Work instruction:
Reproduce exactly the lines from the one that holds "right back paw: (216, 347)" through the last line of the entries, both ends included, but not the pictures.

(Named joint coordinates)
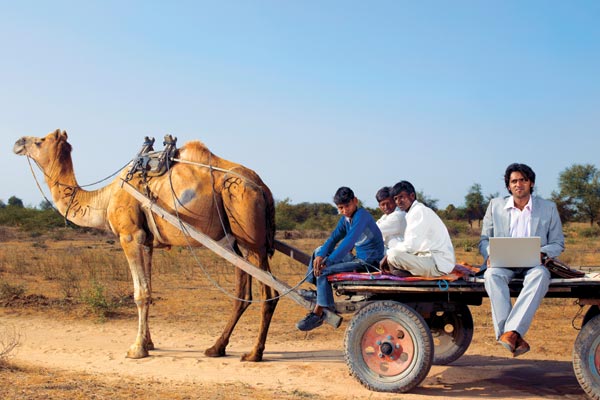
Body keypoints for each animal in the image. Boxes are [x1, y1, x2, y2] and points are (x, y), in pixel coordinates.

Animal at [11, 130, 278, 360]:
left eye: (40, 141)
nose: (17, 142)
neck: (105, 198)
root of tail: (264, 189)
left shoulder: (130, 236)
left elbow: (140, 293)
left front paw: (136, 349)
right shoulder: (148, 242)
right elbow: (149, 290)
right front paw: (148, 343)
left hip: (250, 234)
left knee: (270, 292)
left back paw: (254, 353)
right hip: (233, 241)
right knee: (243, 292)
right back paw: (216, 347)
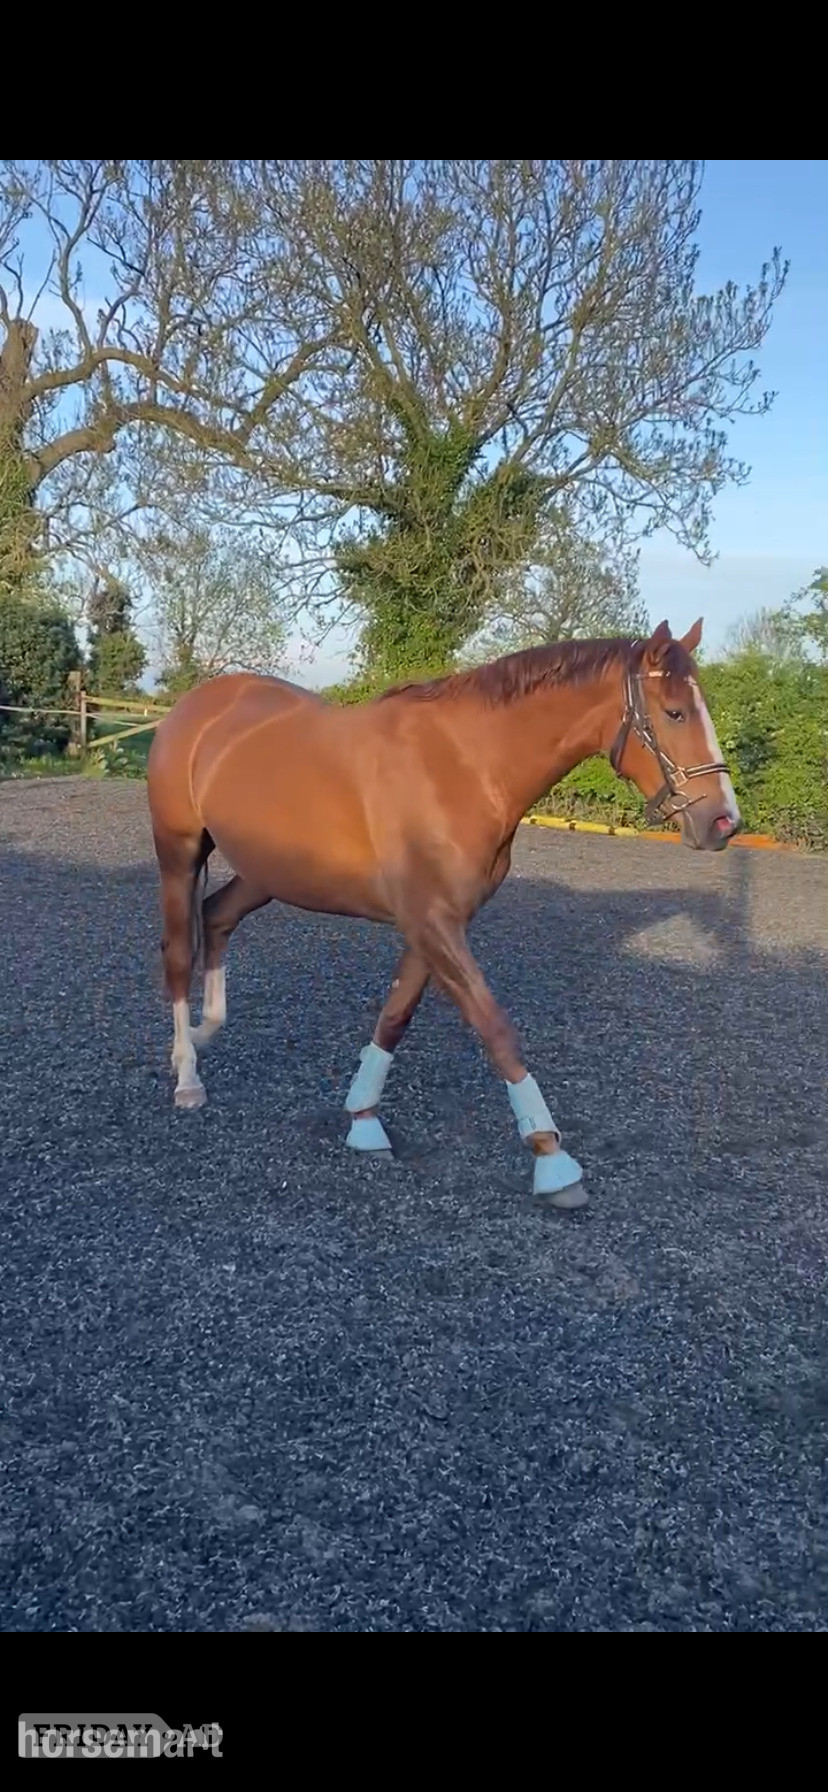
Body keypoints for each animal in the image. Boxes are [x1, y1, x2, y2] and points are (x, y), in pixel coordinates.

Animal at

Output for this task:
right back paw: (216, 347)
Body keypoints for each animal in the image. Boxes are [x1, y1, x2, y2] and points are (x, y), in pixel coordinates.

Animal at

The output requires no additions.